The hippie subculture encompassed alternative music and free-thinking spirituality, as well as the use of psychedelic drugs. Spearheading the movement, Hendrix was also known for his interest in and experimentation with psychedelics.
The first time Hendrix experimented with LSD was in New York in 1966. Offered a psychedelic trip by a friend, Hendrix naively went for LSD. Prior to this moment, Hendrix had used cocaine and cannabis, but he was yet to experiment with psychedelics. The experience proved to be career-changing as Hendrix’s musical career would come to be closely associated with acid.
During his first trip, Hendrix looked at his own reflection in a mirror and saw Marilyn Monroe staring back at him. His trip also came to be associated with Bob Dylan’s 1966 album Blonde On Blonde, played to him by Linda Keith, who was dating Keith Richards of the Rolling Stones at the time. The experience led Hendrix to sing, inspired by Dylan’s voice.
He went on to popularise acid rock, a heavier, bluesier alternative to psych rock which became the soundtrack to acid trips and the wider psychedelic subculture. Thus the rumour that Hendrix used acid while performing was born. People began to speculate that Hendrix put drops of acid into his eyes and soaked his signature headband in the drug to enhance his performance.

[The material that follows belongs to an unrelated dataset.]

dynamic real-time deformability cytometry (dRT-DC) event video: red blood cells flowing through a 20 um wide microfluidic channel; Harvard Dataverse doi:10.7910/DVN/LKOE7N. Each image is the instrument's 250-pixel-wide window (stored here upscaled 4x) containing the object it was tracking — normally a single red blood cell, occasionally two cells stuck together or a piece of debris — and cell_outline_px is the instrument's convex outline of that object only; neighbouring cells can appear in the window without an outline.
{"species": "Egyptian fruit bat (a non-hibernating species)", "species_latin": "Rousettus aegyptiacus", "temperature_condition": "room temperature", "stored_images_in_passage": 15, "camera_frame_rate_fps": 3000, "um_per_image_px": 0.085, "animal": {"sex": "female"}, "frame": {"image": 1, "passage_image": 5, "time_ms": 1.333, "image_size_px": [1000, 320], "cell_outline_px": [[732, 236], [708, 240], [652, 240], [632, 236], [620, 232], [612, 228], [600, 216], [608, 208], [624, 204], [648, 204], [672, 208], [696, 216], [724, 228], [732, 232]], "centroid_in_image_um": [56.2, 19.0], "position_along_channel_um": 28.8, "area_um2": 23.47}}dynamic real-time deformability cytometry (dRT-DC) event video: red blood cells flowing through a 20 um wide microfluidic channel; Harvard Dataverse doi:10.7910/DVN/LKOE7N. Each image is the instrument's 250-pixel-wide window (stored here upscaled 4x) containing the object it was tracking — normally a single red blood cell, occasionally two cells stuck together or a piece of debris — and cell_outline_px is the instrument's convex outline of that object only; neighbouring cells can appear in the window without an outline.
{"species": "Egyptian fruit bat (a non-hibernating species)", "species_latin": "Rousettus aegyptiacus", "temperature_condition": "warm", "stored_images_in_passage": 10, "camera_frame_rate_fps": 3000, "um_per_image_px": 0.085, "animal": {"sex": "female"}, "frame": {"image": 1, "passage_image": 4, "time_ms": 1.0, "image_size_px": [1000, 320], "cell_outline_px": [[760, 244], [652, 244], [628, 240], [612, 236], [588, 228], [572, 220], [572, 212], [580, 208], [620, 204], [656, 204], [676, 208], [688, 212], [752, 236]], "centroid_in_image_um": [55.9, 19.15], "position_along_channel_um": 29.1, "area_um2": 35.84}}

Hendrix became synonymous with the 1960s psychedelic movement – not only in sound but in its defining aesthetic and lifestyle. Perhaps the original subculture, nearly every form of contemporary alternative music and its accompanying community is somehow derived from the movement. Hendrix pioneered the hippie movement, but his influence can also be felt in nearly every guitar genre that developed thereafter.